Et c’est fou comme l’impossible est tentant ! Il y a bien sûr les expériences physiques, avec la lutte acharnée contre la pesanteur, ses illusions (funambulisme, plongeon, chute sur matelas rebondissant, danseuse dans les bras de son danseur…), ses objets (Oh ! les drôles de chaussures à ressort et le vélo-hélicoptère de Gustav Messmer ! Et qu’elles sont belles les ailes de Mario Terzic construites avec les plumes de grands oiseaux marins et Méliès et Jules Verne…).
Et puis, il y a la question. Pourquoi ? Vers où ? Avec Baudelaire (Le Spleen de Paris), fuir n’importe où pourvu que ce soit hors du monde, ou avec Mallarmé dans Brise marine (Fuir, là-bas fuir ! Je sens que des oiseaux sont ivres / D’être parmi l’écume inconnue et les cieux !). En finir avec un insupportable, en quête d’un ailleurs supérieur forcément meilleur. Et l’envol peut prendre toutes sortes de formes. Le propre du mythe n’est-il pas de procéder à cet arrachement dynamique, de combattre l’enracinement dans l’espace et le temps, d’alléger poétiquement la matière ? (Olivier Schefer, philosophe, contributeur du catalogue). Il poursuit, citant Barthes (Mythologies), Le mythe ne nie pas les choses – il les « purifie, les innocente, les fonde en nature et en éternité ». L’affront d’Icare fait aux dieux, Peter Pan, messager volant restant dans l’enfance, et tous les super-héros du XXe siècle, sauveurs d’un monde désenchanté.
Des transformations à l’intérieur du corps peuvent aussi aider à l’envol. Des drogues stimulent, font qu’on occupe et perçoit son corps et son rapport à l’espace autrement (Michaux, la Beat generation).
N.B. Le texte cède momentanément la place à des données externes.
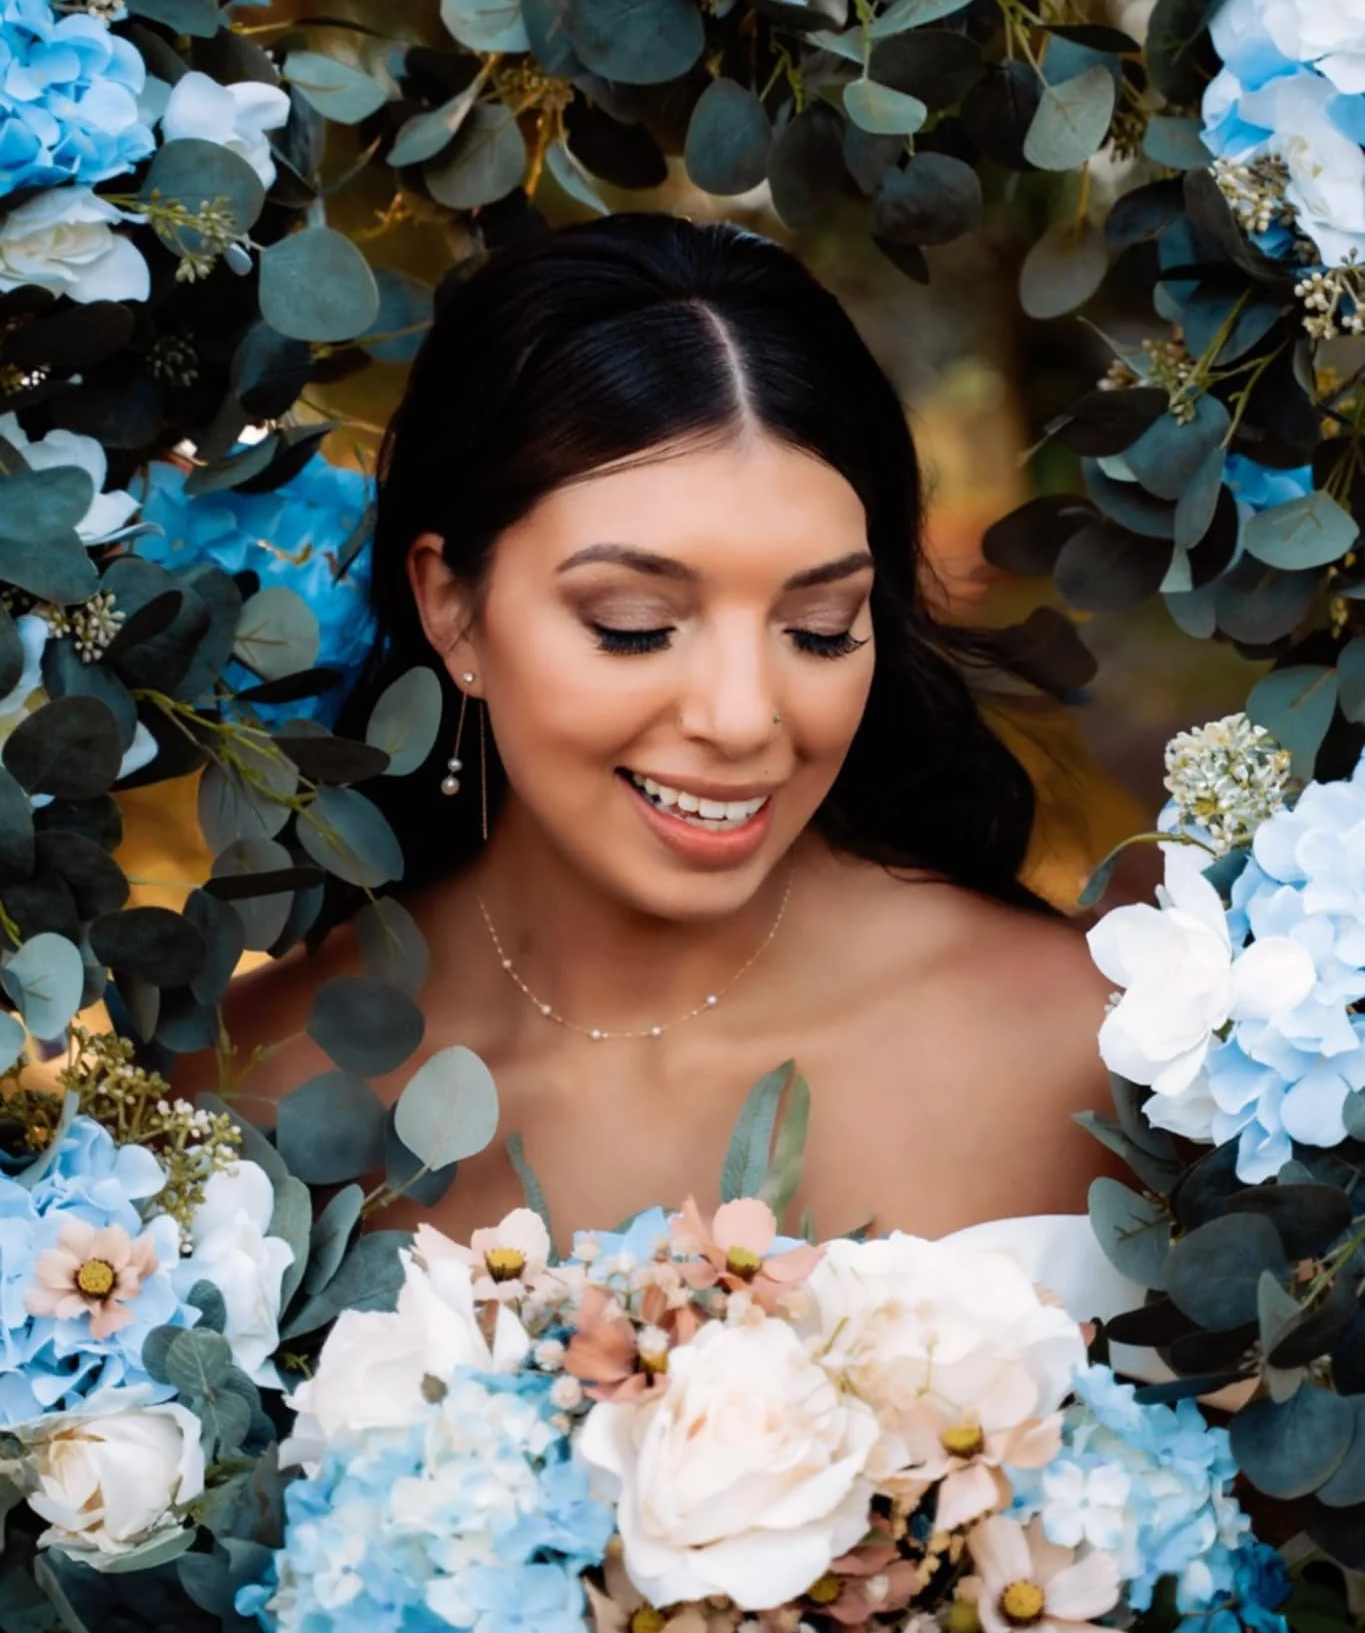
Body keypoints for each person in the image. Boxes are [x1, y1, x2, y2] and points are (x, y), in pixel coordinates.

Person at [200, 214, 1118, 1253]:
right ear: (451, 608)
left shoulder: (1086, 1047)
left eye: (818, 629)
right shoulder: (237, 1093)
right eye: (634, 626)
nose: (740, 717)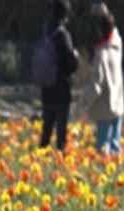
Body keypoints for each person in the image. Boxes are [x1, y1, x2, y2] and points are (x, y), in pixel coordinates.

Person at [83, 4, 124, 155]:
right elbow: (111, 28)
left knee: (102, 148)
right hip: (118, 104)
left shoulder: (101, 54)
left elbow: (96, 85)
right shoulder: (116, 44)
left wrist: (83, 103)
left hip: (105, 108)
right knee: (115, 146)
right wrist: (104, 13)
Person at [39, 0, 79, 151]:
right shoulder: (62, 34)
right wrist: (76, 57)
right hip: (61, 89)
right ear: (65, 14)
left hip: (46, 87)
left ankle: (39, 157)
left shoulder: (45, 31)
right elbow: (70, 64)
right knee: (61, 134)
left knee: (46, 130)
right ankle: (62, 162)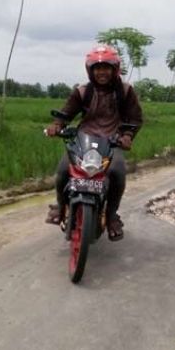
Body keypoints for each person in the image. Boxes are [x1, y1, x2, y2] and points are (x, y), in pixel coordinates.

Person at [44, 45, 143, 241]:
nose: (101, 72)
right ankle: (61, 206)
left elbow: (135, 118)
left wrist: (127, 136)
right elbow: (67, 113)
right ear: (90, 70)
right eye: (97, 68)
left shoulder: (125, 91)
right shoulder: (82, 91)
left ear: (115, 69)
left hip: (111, 141)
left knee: (117, 172)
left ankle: (112, 214)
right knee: (64, 169)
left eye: (106, 68)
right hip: (84, 139)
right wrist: (57, 125)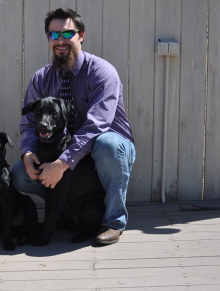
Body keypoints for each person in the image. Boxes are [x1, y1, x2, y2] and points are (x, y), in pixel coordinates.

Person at [11, 8, 136, 245]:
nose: (60, 40)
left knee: (106, 144)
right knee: (19, 175)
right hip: (67, 151)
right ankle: (66, 214)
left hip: (106, 147)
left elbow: (96, 125)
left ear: (81, 35)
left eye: (67, 34)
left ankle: (113, 221)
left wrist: (62, 163)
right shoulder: (41, 79)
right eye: (54, 35)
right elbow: (29, 123)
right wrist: (27, 153)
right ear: (48, 38)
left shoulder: (101, 72)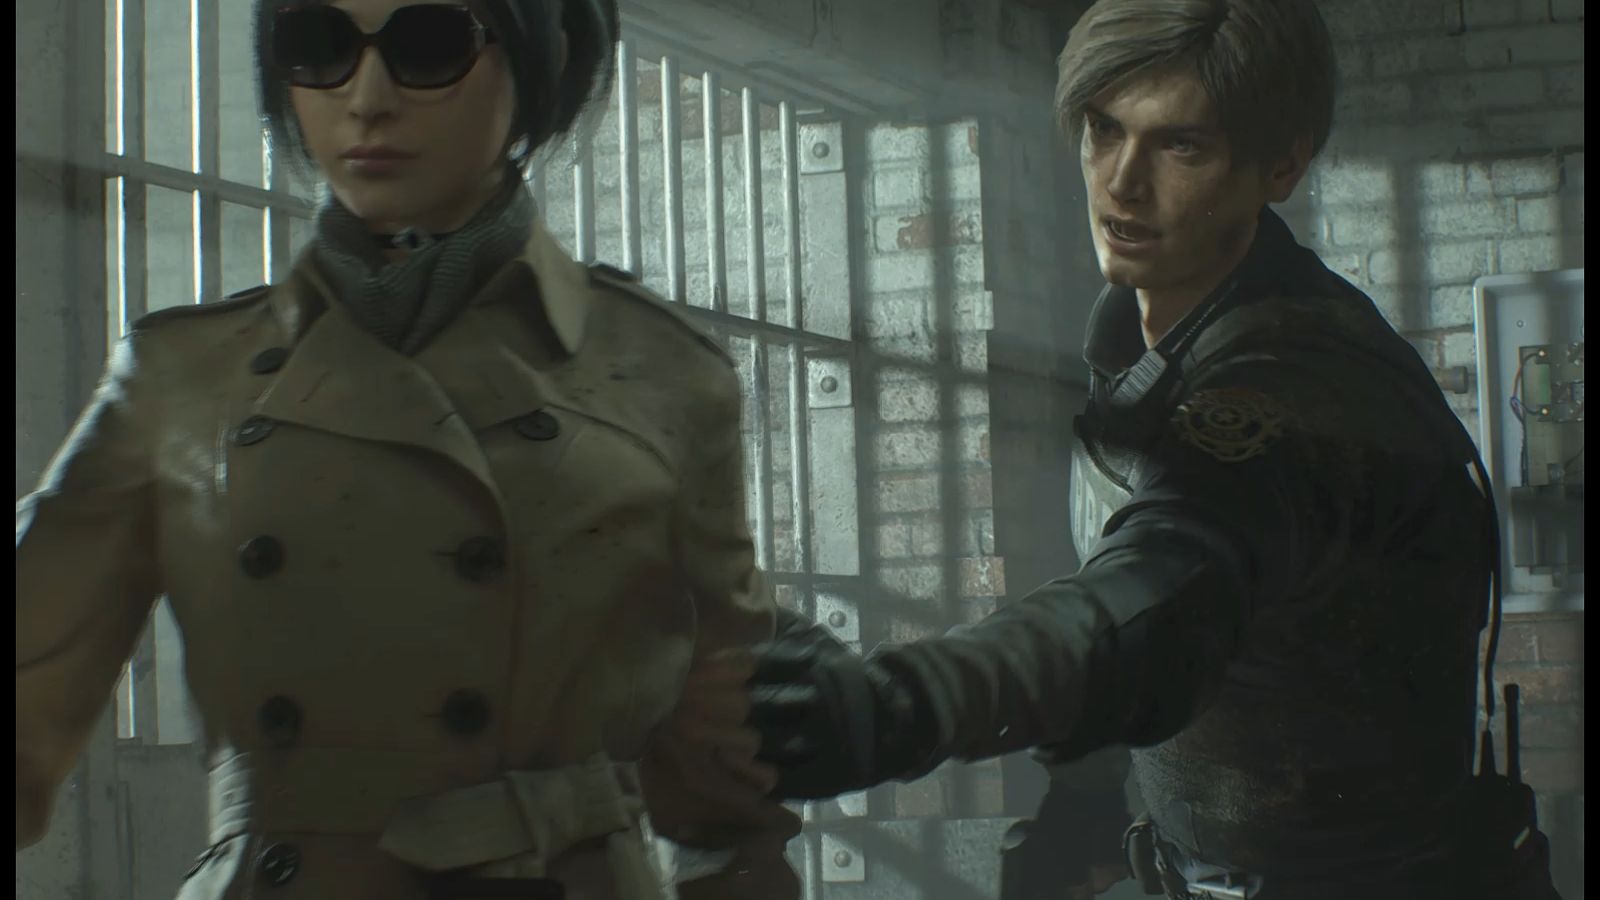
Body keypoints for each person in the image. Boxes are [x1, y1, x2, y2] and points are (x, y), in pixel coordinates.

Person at [742, 1, 1561, 898]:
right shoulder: (1144, 342)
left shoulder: (1293, 378)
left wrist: (894, 708)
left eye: (1181, 146)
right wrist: (1084, 805)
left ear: (1280, 164)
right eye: (1104, 130)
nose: (1121, 184)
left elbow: (1157, 587)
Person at [15, 2, 798, 898]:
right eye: (319, 47)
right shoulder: (180, 377)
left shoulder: (662, 372)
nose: (366, 98)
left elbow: (727, 784)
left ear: (536, 62)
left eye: (429, 46)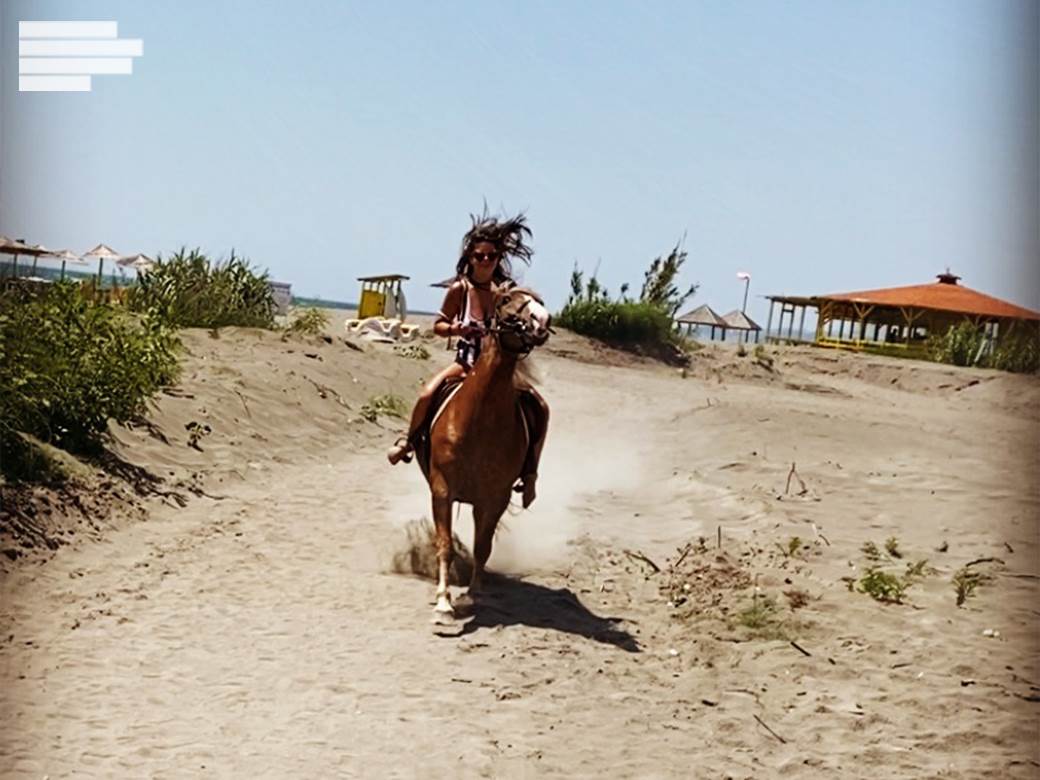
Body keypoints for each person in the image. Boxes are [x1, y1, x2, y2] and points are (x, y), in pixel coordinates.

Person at [386, 211, 547, 506]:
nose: (486, 261)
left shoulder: (507, 292)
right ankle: (408, 442)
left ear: (498, 258)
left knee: (540, 407)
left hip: (500, 367)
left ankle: (531, 475)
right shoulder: (460, 289)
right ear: (470, 257)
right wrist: (455, 328)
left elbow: (528, 309)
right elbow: (437, 326)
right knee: (426, 394)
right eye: (479, 256)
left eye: (491, 256)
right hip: (465, 362)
La vue et l’ouïe abandonnent et c’est Le phénomène de l’extase (montage de Dali, avec dans la moitié supérieure la magnifique image de Brassaï). Une jouissance, entre présence et absence, vie et mort.
Et un dernier voyage. Un vol de goéland saisi par Jules-Étienne Marey avec son fusil photographique. Le mouvement de l’oiseau est figé dans une succession d’images se chevauchant, en formant une nouvelle réinventée par l’œil. Une corde trop tendue qui s’effiloche, prête à rompre, une image incertaine aux confins de l’abstraction. Sous le beau ciel de la Maison rouge, il faut aller rêver.